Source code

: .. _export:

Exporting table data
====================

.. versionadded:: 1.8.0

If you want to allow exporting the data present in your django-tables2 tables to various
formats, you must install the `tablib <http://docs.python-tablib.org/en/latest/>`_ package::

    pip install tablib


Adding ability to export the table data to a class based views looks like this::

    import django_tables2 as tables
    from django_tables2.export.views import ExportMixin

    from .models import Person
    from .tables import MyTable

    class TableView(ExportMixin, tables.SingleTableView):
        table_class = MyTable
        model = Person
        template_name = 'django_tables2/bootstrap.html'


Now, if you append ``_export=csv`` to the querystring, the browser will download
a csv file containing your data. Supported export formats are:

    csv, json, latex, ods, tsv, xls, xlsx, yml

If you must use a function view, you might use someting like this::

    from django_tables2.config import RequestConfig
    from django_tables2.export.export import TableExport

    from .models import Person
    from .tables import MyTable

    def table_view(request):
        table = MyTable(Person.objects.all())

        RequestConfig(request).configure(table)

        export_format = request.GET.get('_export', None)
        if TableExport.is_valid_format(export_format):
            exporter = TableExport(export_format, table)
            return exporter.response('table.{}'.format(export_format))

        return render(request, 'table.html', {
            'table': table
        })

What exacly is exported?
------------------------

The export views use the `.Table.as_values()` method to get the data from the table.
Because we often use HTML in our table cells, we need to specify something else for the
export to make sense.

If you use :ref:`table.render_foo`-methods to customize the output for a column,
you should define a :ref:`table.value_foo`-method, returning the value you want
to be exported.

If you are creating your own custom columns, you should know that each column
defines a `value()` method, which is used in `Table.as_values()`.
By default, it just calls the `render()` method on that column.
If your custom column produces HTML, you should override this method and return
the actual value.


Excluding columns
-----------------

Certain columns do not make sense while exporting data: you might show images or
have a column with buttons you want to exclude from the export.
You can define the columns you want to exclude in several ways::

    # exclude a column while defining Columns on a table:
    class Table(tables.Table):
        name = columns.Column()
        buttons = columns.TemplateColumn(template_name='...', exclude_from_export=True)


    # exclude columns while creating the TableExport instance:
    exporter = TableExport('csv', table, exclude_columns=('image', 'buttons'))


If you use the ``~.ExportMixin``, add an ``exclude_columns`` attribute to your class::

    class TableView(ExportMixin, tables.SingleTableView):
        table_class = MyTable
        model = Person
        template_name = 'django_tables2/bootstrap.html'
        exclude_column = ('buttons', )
•••
## TASK ITEM
The whole listing is needed again, word for word.

## TASK RESULT
Source code

: .. _export:

Exporting table data
====================

.. versionadded:: 1.8.0

If you want to allow exporting the data present in your django-tables2 tables to various
formats, you must install the `tablib <http://docs.python-tablib.org/en/latest/>`_ package::

    pip install tablib


Adding ability to export the table data to a class based views looks like this::

    import django_tables2 as tables
    from django_tables2.export.views import ExportMixin

    from .models import Person
    from .tables import MyTable

    class TableView(ExportMixin, tables.SingleTableView):
        table_class = MyTable
        model = Person
        template_name = 'django_tables2/bootstrap.html'


Now, if you append ``_export=csv`` to the querystring, the browser will download
a csv file containing your data. Supported export formats are:

    csv, json, latex, ods, tsv, xls, xlsx, yml

If you must use a function view, you might use someting like this::

    from django_tables2.config import RequestConfig
    from django_tables2.export.export import TableExport

    from .models import Person
    from .tables import MyTable

    def table_view(request):
        table = MyTable(Person.objects.all())

        RequestConfig(request).configure(table)

        export_format = request.GET.get('_export', None)
        if TableExport.is_valid_format(export_format):
            exporter = TableExport(export_format, table)
            return exporter.response('table.{}'.format(export_format))

        return render(request, 'table.html', {
            'table': table
        })

What exacly is exported?
------------------------

The export views use the `.Table.as_values()` method to get the data from the table.
Because we often use HTML in our table cells, we need to specify something else for the
export to make sense.

If you use :ref:`table.render_foo`-methods to customize the output for a column,
you should define a :ref:`table.value_foo`-method, returning the value you want
to be exported.

If you are creating your own custom columns, you should know that each column
defines a `value()` method, which is used in `Table.as_values()`.
By default, it just calls the `render()` method on that column.
If your custom column produces HTML, you should override this method and return
the actual value.


Excluding columns
-----------------

Certain columns do not make sense while exporting data: you might show images or
have a column with buttons you want to exclude from the export.
You can define the columns you want to exclude in several ways::

    # exclude a column while defining Columns on a table:
    class Table(tables.Table):
        name = columns.Column()
        buttons = columns.TemplateColumn(template_name='...', exclude_from_export=True)


    # exclude columns while creating the TableExport instance:
    exporter = TableExport('csv', table, exclude_columns=('image', 'buttons'))


If you use the ``~.ExportMixin``, add an ``exclude_columns`` attribute to your class::

    class TableView(ExportMixin, tables.SingleTableView):
        table_class = MyTable
        model = Person
        template_name = 'django_tables2/bootstrap.html'
        exclude_column = ('buttons', )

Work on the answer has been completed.